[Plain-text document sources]

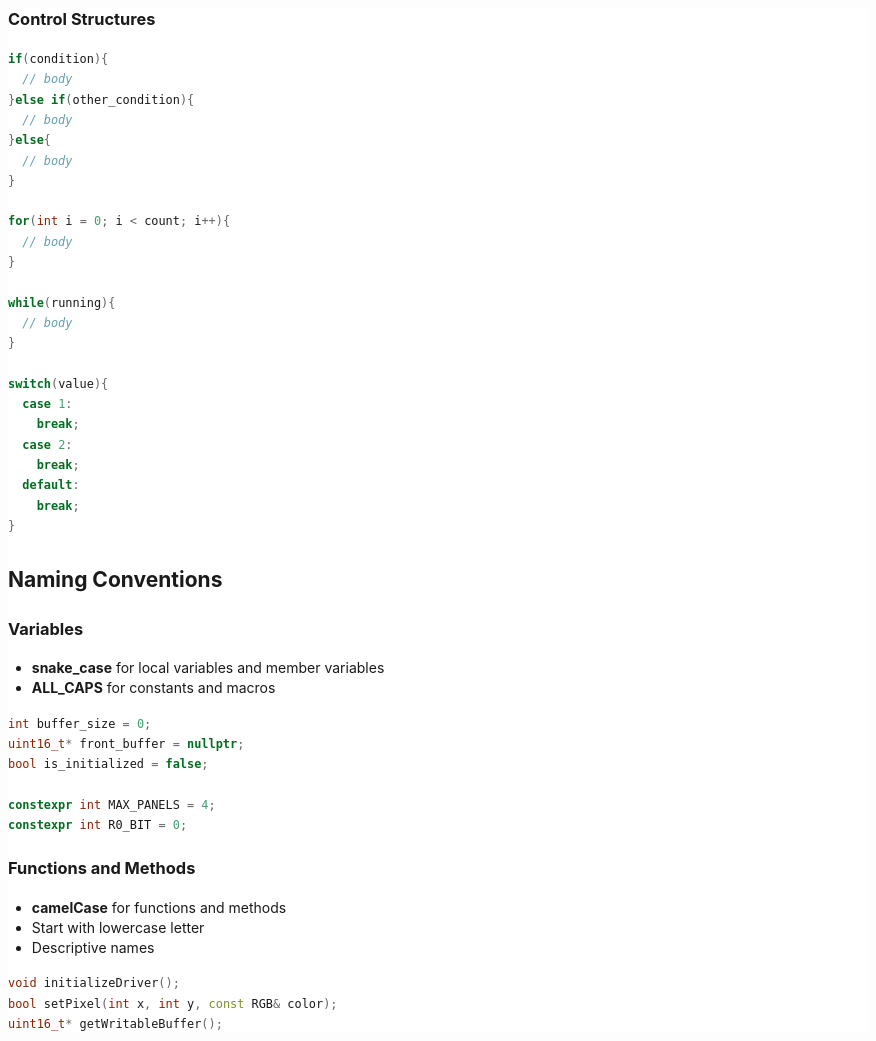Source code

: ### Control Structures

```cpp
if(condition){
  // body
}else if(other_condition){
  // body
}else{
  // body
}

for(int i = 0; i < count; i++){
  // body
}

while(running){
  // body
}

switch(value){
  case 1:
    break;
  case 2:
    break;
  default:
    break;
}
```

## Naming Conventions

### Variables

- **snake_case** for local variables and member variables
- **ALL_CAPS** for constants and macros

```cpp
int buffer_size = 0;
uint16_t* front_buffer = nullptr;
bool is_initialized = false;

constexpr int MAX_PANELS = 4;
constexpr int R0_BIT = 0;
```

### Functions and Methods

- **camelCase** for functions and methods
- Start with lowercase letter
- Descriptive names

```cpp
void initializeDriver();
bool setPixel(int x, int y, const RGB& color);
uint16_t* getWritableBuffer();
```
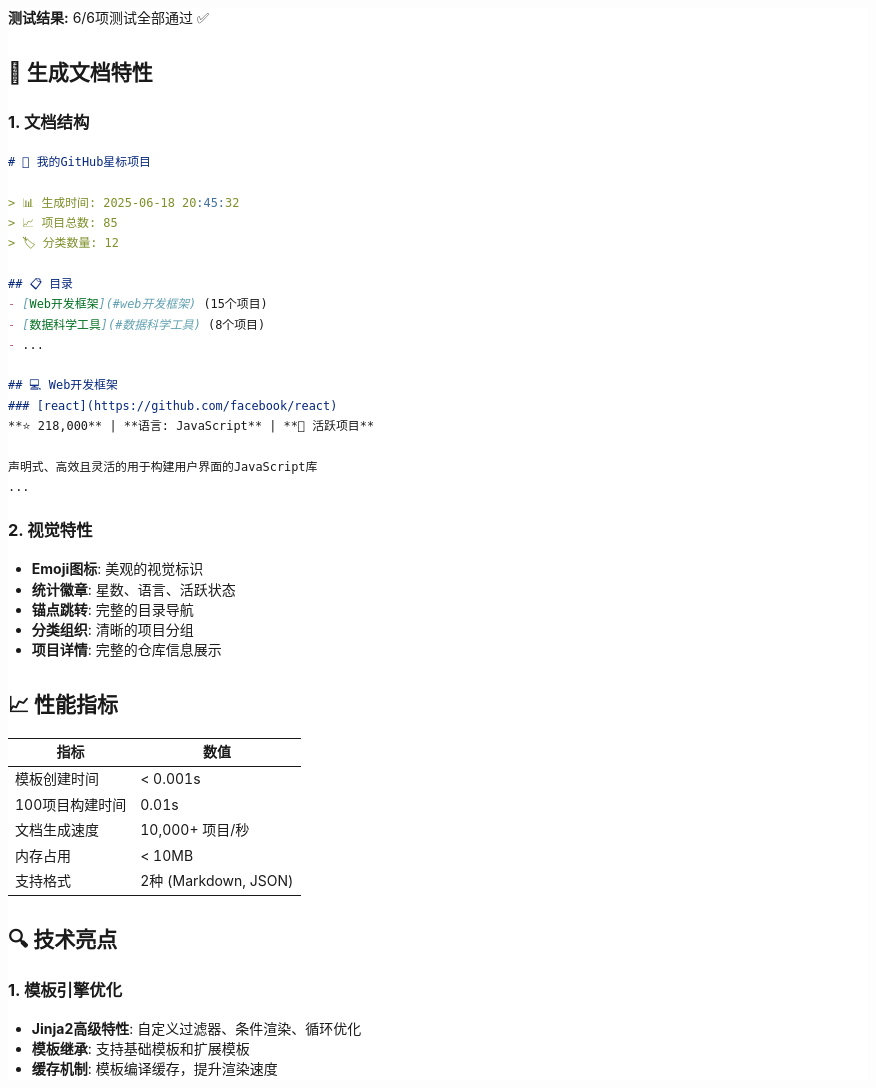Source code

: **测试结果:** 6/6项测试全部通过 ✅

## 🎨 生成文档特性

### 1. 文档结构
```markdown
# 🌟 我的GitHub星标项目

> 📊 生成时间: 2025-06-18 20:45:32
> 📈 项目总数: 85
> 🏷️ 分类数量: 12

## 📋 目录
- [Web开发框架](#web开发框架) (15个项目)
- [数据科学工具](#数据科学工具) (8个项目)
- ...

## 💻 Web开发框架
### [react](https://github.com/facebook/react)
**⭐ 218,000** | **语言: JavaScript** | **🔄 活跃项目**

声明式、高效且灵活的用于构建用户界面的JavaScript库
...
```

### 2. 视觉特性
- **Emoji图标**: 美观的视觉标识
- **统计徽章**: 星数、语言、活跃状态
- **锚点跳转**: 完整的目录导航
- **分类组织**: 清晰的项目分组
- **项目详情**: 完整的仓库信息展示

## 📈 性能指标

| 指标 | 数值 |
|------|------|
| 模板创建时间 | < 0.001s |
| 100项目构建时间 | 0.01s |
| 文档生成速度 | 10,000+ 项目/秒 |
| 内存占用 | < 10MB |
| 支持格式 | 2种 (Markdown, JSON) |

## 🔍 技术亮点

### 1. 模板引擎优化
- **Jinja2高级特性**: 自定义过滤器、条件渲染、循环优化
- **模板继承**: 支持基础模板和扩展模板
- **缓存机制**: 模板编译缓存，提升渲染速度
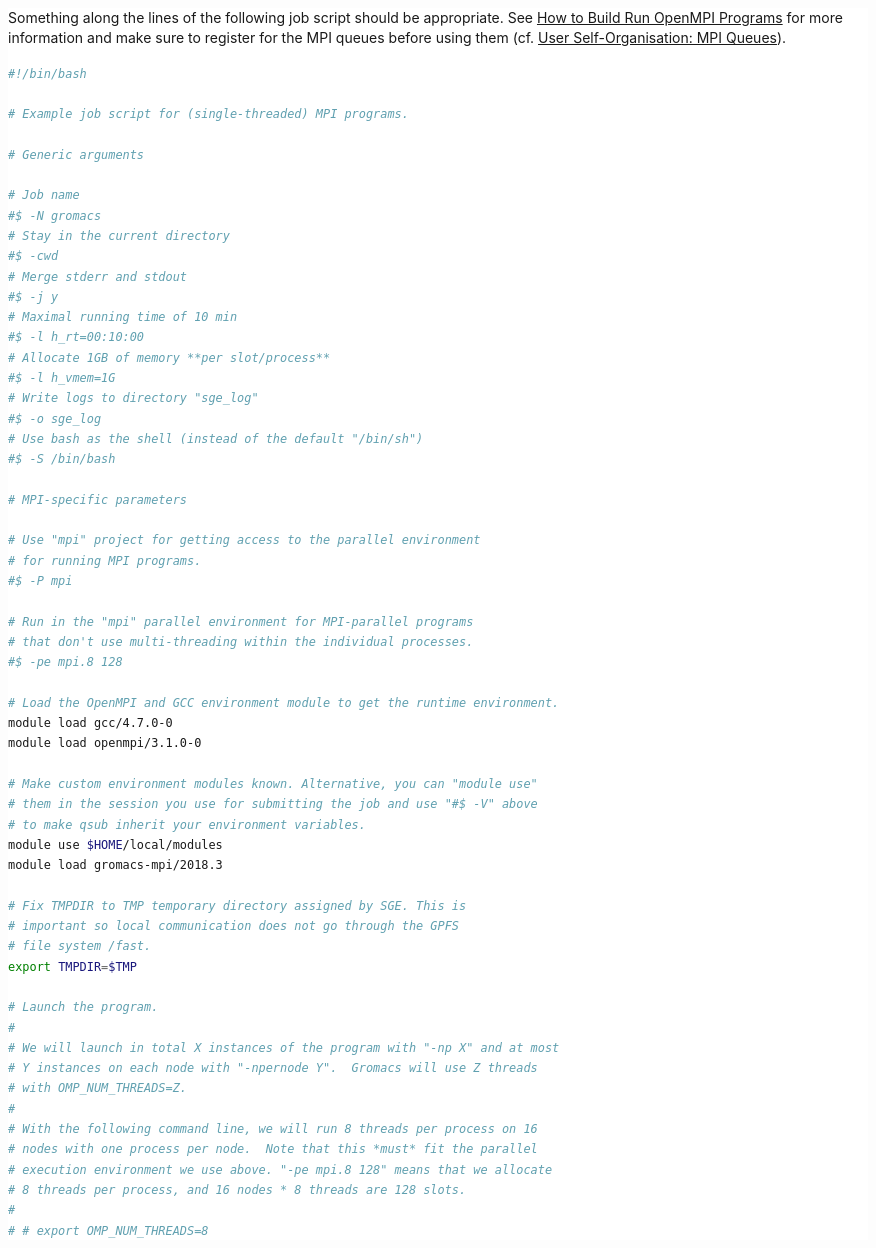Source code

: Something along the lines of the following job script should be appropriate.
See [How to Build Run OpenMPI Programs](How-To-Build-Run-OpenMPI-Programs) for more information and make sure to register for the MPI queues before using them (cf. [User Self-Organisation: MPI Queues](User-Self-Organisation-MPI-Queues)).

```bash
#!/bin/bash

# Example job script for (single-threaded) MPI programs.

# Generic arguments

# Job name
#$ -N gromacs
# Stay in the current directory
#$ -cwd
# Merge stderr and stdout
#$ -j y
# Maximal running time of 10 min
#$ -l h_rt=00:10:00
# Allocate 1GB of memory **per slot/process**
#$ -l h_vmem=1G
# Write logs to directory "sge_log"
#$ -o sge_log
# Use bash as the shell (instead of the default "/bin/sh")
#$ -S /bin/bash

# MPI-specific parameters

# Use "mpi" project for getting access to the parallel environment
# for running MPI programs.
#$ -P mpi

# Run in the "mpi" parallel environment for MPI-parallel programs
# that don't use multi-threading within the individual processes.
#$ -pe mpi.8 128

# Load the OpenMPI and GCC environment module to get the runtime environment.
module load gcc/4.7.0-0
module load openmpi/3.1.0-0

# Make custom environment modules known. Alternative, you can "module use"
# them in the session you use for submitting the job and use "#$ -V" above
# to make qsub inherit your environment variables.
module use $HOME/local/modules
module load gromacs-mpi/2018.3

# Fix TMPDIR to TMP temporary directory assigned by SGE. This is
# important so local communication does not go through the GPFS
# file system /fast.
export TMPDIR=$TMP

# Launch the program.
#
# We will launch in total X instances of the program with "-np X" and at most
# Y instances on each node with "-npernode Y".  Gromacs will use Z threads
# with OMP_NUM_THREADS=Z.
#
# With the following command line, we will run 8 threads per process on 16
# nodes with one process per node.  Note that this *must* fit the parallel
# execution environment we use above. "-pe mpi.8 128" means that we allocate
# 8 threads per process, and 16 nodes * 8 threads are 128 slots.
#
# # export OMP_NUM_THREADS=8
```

--

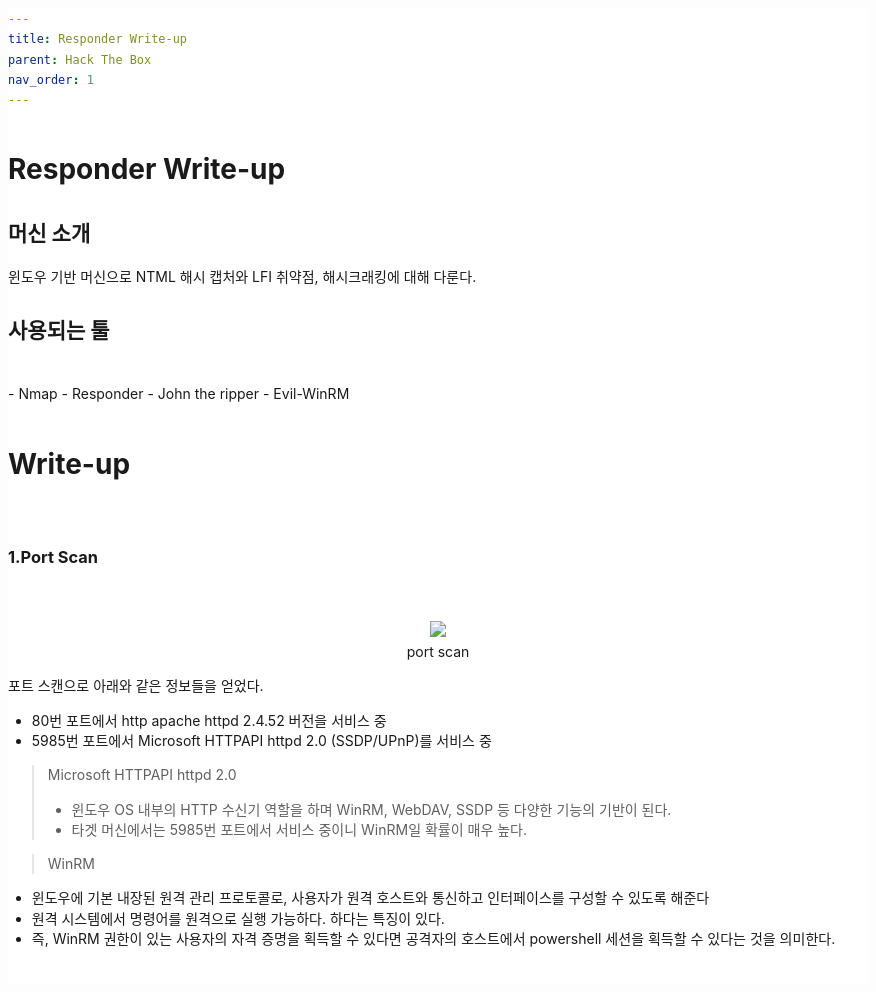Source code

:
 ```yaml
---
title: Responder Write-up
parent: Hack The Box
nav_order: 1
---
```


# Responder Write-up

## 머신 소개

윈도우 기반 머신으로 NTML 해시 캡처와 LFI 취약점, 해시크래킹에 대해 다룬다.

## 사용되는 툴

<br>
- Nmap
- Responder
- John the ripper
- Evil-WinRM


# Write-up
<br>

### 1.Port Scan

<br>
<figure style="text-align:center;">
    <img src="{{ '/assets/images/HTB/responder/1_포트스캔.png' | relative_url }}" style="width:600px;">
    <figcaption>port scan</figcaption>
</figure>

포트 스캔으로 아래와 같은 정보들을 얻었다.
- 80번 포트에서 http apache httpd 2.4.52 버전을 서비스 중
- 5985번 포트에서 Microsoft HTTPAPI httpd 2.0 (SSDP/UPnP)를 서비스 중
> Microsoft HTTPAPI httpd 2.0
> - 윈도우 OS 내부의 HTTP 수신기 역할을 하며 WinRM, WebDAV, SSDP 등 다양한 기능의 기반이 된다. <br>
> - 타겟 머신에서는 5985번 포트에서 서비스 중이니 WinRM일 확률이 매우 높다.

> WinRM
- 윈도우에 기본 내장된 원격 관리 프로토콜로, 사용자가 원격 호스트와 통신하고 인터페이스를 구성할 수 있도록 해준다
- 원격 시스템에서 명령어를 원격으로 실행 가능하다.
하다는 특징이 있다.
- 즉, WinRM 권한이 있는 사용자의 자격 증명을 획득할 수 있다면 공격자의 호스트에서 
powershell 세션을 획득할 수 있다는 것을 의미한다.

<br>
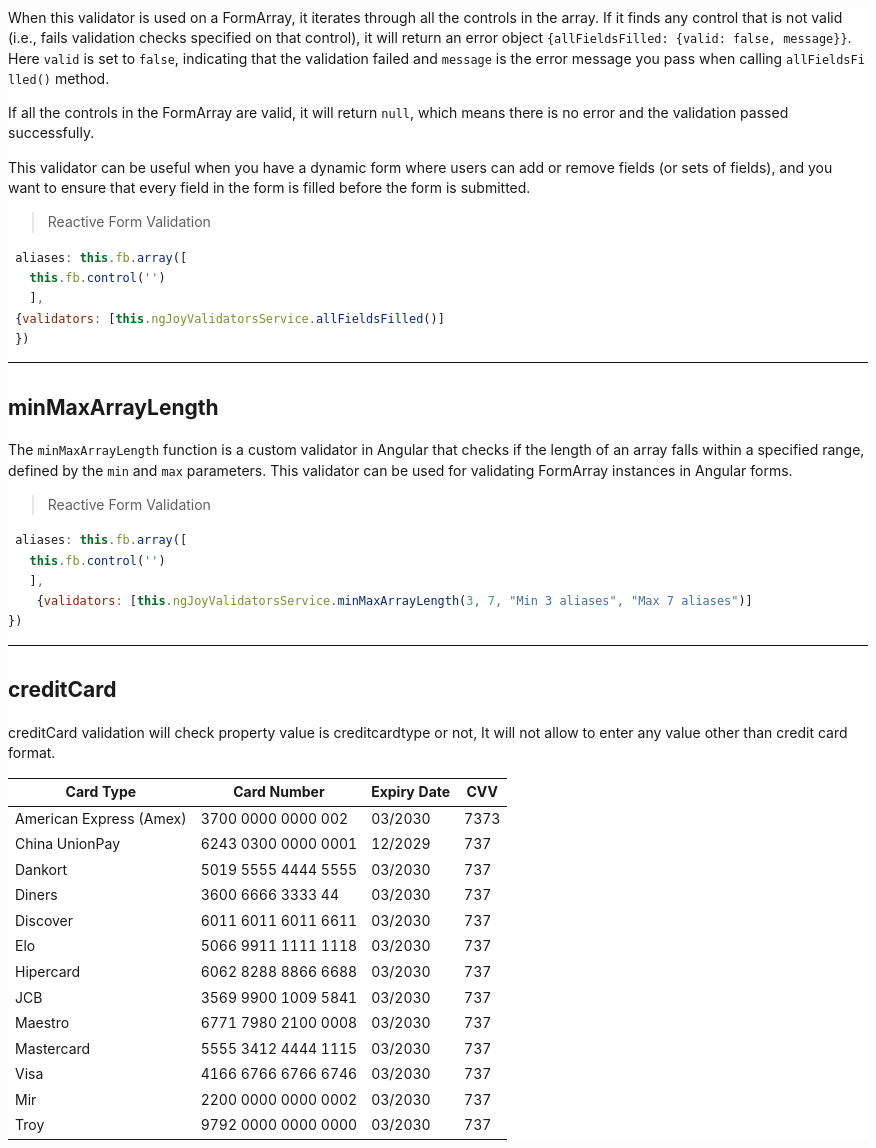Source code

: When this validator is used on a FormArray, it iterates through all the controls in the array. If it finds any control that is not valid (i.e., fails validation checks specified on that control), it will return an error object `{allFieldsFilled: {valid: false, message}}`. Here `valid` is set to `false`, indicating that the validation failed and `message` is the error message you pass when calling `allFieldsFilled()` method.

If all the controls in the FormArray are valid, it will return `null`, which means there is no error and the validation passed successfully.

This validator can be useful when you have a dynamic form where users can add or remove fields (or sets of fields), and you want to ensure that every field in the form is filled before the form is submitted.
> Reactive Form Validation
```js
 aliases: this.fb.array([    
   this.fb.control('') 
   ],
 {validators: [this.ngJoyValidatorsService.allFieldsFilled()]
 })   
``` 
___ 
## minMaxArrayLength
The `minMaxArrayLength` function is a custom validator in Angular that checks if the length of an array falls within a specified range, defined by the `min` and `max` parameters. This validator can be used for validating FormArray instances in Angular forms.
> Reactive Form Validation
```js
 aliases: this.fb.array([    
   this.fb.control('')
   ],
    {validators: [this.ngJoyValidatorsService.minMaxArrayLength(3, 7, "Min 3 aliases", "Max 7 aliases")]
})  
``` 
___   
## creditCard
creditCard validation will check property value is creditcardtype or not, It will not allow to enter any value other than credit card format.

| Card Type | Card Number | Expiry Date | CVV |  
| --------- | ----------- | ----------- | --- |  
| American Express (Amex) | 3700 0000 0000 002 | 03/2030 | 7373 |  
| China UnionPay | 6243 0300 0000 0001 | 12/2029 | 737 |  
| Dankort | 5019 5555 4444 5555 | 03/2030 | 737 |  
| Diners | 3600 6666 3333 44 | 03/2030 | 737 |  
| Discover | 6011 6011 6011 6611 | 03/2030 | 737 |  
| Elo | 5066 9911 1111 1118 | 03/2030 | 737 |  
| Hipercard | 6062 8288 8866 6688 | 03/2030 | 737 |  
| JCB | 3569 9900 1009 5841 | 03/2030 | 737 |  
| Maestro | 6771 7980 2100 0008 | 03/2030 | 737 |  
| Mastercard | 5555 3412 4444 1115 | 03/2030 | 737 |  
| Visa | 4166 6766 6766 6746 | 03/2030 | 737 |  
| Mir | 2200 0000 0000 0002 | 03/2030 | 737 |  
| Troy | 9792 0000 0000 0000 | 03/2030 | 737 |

### DIRECTIONS
Filter these records, keeping every line where the word "parallel" occurs.

### WRITTEN REPLY
# Use "mpi" project for getting access to the parallel environment
# Run in the "mpi" parallel environment for MPI-parallel programs
# nodes with one process per node.  Note that this *must* fit the parallel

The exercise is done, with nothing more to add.